The suspicious actor turned out to be the gunman

Brown University’s head of public safety, Rodney Chatman, was placed on administrative leave Monday after a janitor revealed that he saw a suspicious person lurking around campus in the weeks leading up to the December 13 shooting—a person who ended up being the gunman, Claudio Manuel Neves Valente.
The move was included in an email announcing that Brown was launching an external after-action review into the shooting, “including a complete assessment and evaluation of campus safety in the period leading up to the tragedy, the preparedness and response on the date of the shooting, and the emergency management response in the aftermath.” It called the review “a standard part of recovery and response following a mass casualty event” and added that it was also conducting a separate campus safety assessment.
Both Brown and Providence authorities faced significant criticism over their response to the shooting, which killed two people and injured nine. The university waited nearly 20 minutes before sending out an emergency alert and never sounded its sirens. Chatman himself is no stranger to scrutiny, having faced two votes of no confidence this year, and officers accused him of ignoring complaints that his department had failed to adequately respond to shooting and bomb threats. He joined Brown in 2021 after his predecessor resigned amid calls from student activists to abolish police.
On Monday, Brown janitor Derek Lisi told the Boston Globe that in the weeks leading up to the December 13 shooting, he saw a suspicious person nearly a dozen times “circling the hallways,” peering into classrooms, and hiding in bathrooms to avoid being noticed. Lisi believed the individual was trying to steal something, noting that the person paid attention to one room in particular. That room, it later turned out, was where Neves Valente carried out his attack.
“He’d been casing that place for weeks,” Lisi said. “I knew there was something off with him.”

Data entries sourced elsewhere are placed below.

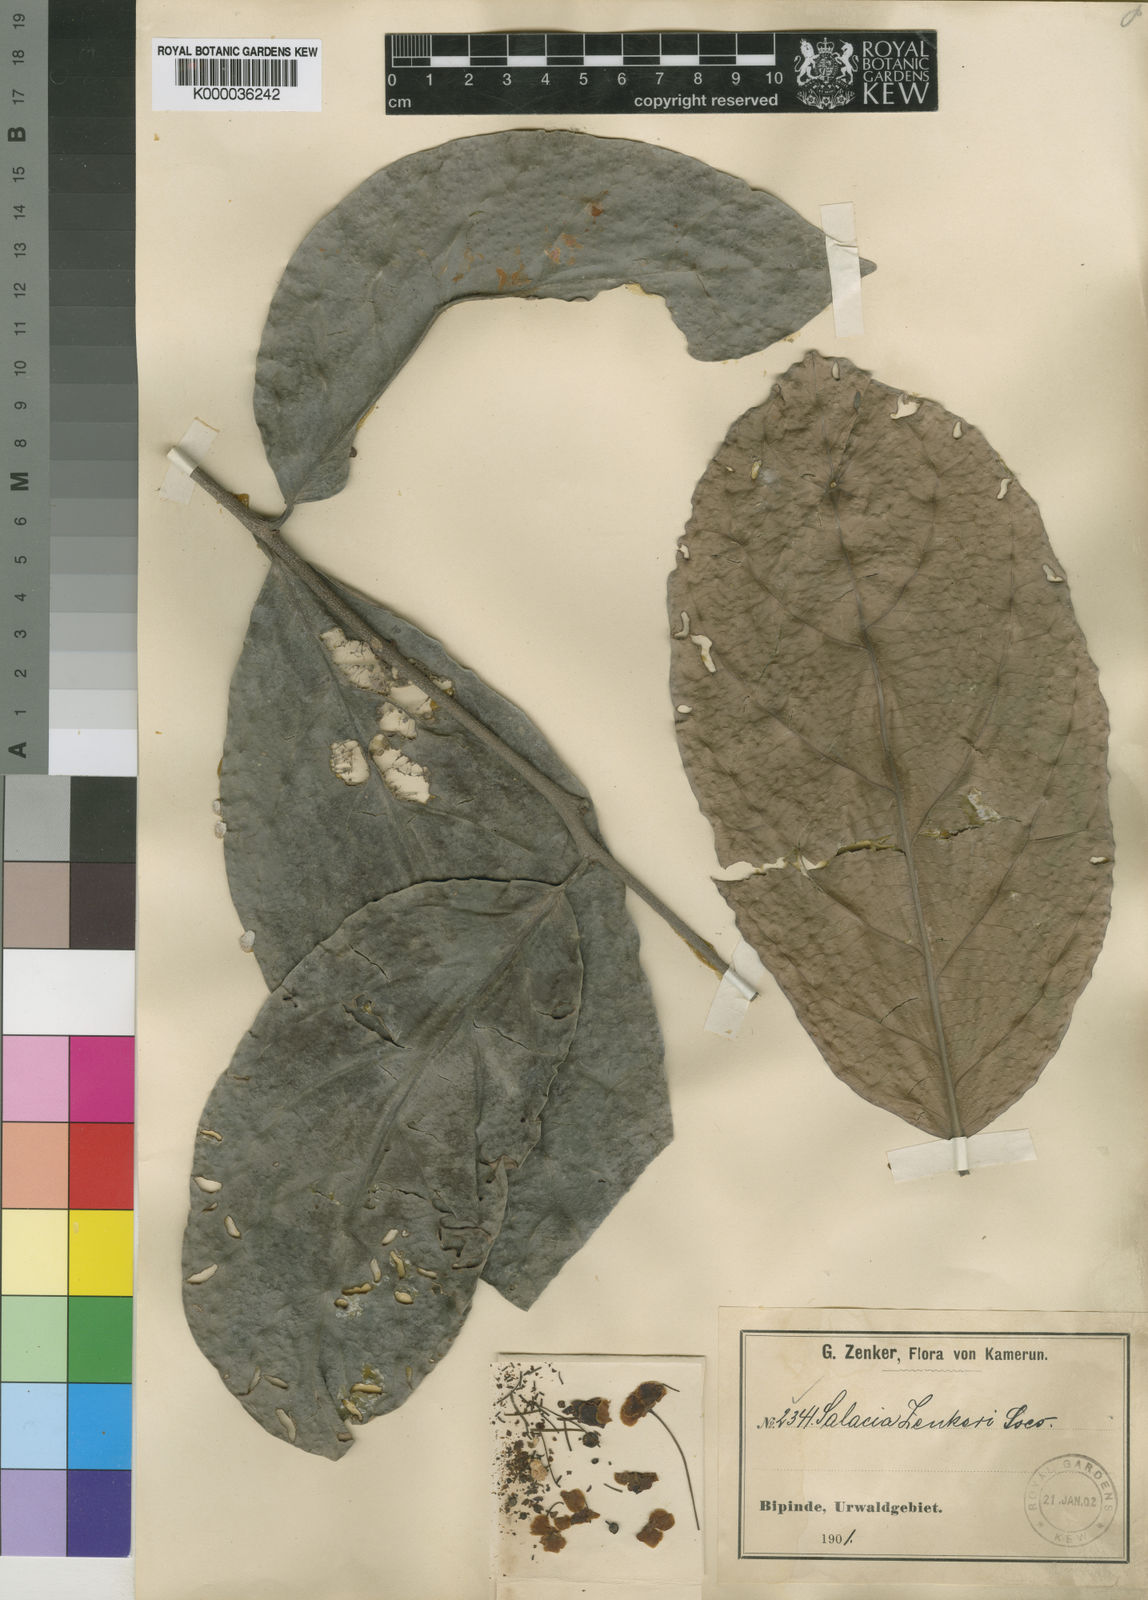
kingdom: Plantae
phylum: Tracheophyta
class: Magnoliopsida
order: Celastrales
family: Celastraceae
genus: Salacia
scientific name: Salacia zenkeri
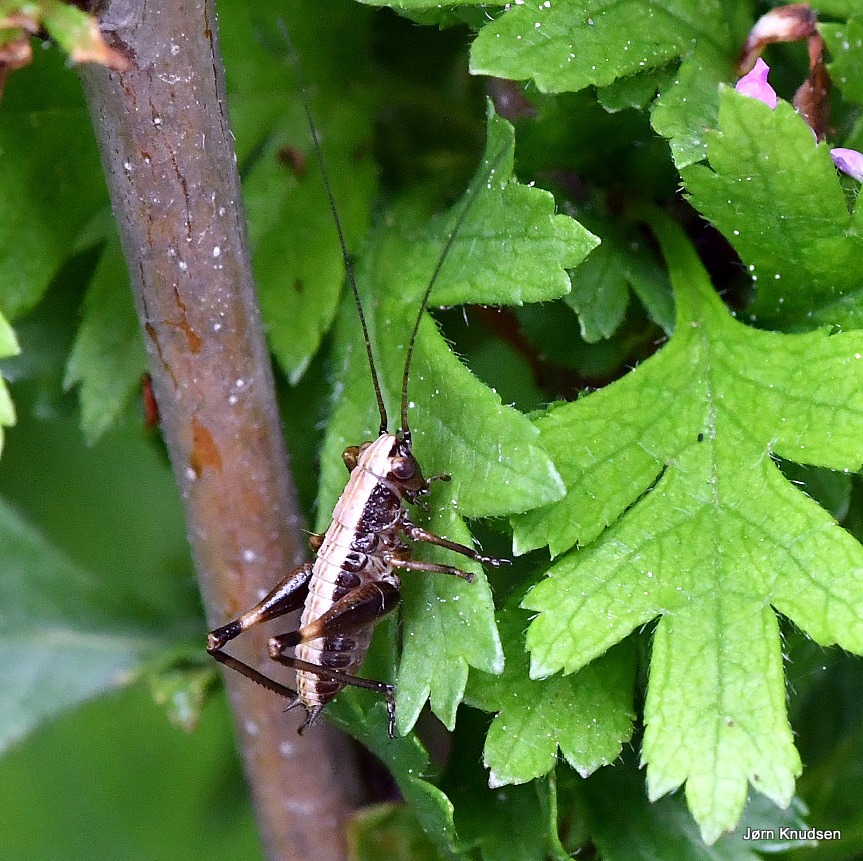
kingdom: Animalia
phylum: Arthropoda
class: Insecta
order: Orthoptera
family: Tettigoniidae
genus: Pholidoptera
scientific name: Pholidoptera griseoaptera
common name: Buskgræshoppe
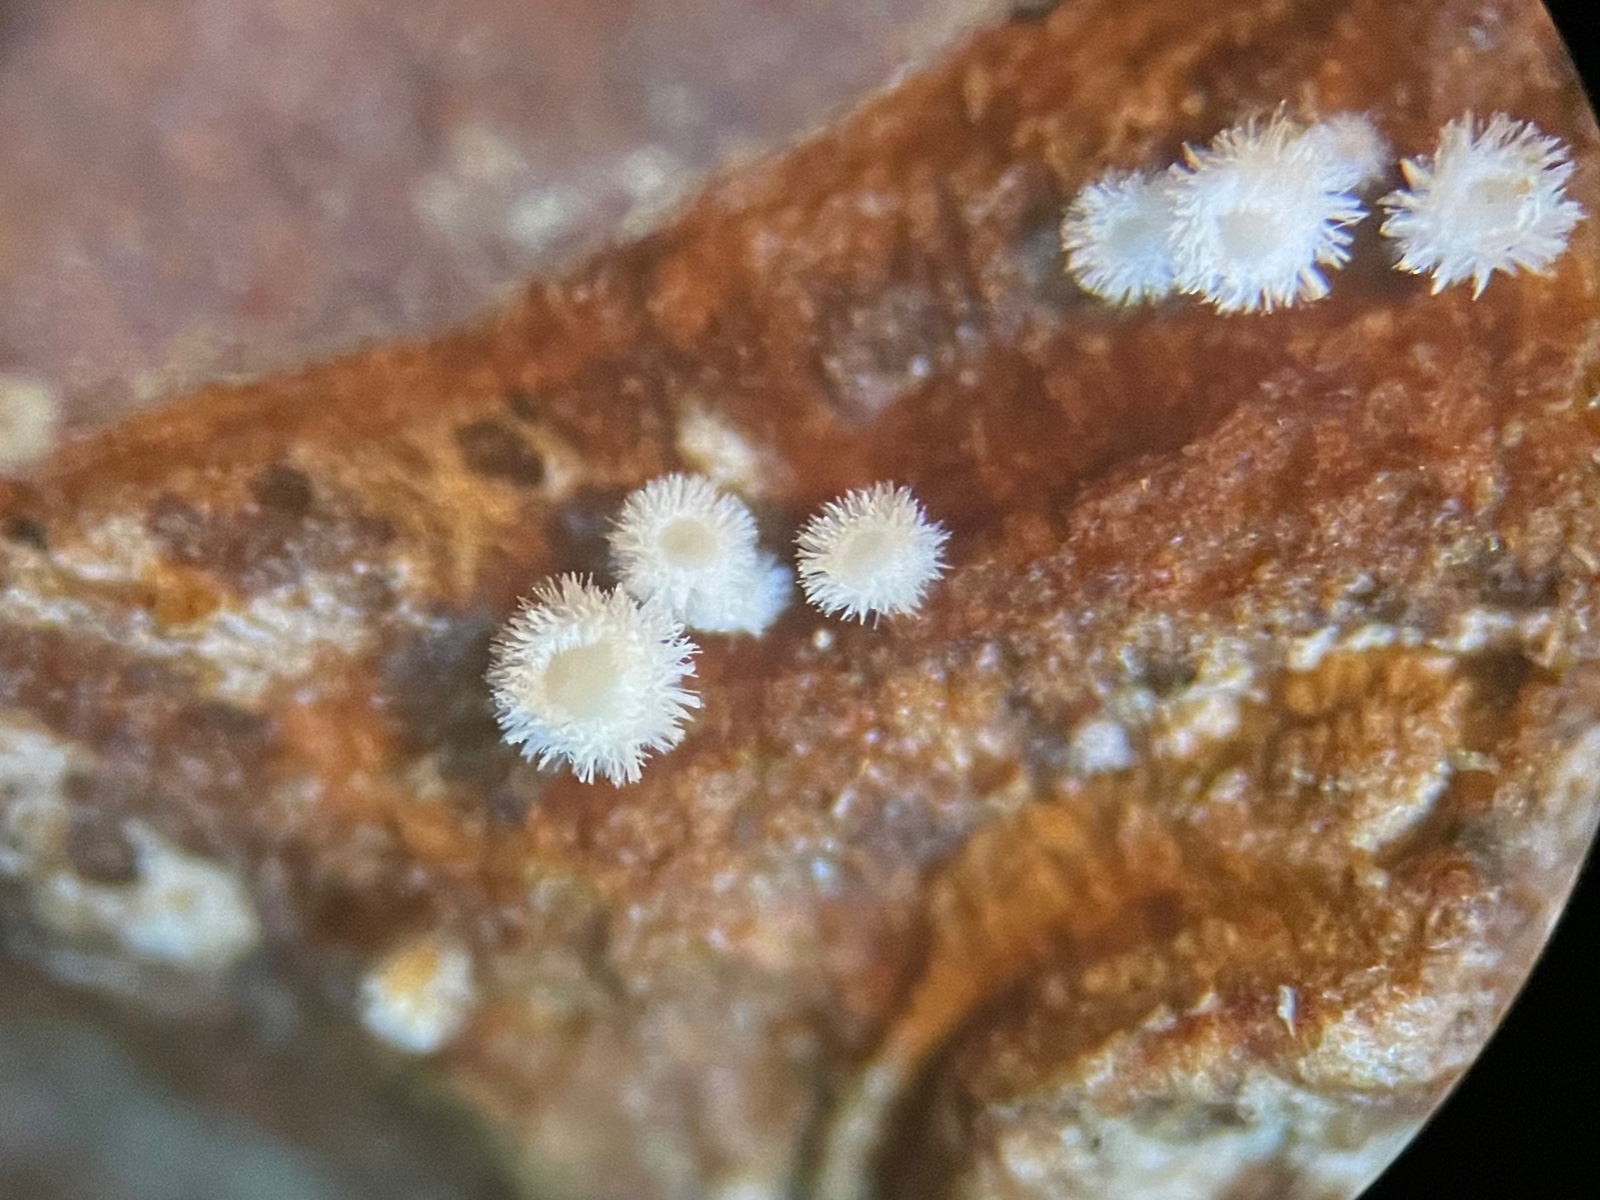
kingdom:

Lisi said he alerted personnel with Event Staffing Services, a Brown contractor that staffs events, of the suspicious person, first in mid-November and again in early December, believing the staffers were security guards. Event Staffing Services president David Madonna told the Globe that his employees are unarmed, are not responsible for providing building security, and tell Brown staff to call campus police if a public safety concern arises. He added that at least one person Lisi warned did exactly that.
Lisi said he couldn’t remember if an Event Staffing Services staffer told him to call police, adding that Brown’s patchwork of third-party contractors is confusing. He has worked at the university for 15 years.
After the December 13 shooting, police didn’t release images or video of the suspect for two days. Lisi immediately recognized the gunman as the suspicious person he’d seen on campus. He called the tip line, which also wasn’t established until December 15, said he’d seen the suspect, and suggested that investigators look for security footage on two days in particular.
“I knew it was him because I could tell by the walk,” Lisi said. “He had a pretty distinctive walk.”
Police interviewed him that night, right around when Neves Valente shot Massachusetts Institute of Technology professor, Nuno Loureiro, in Brookline, Mass. Loureiro died days later. Neves Valente killed himself some 80 miles from Brown’s campus, with an autopsy finding that he died two days before police found him.
Still, Brown president Christina Paxson in a Friday message to students made no apologies for the school’s handling of the emergency, instead praising police. She again highlighted praise for Chatman’s department on Monday.
The university has retained former federal prosecutor Zachary Cunha as it prepares for potential lawsuits, Fox News reported.
Brown did not respond to a request for comment.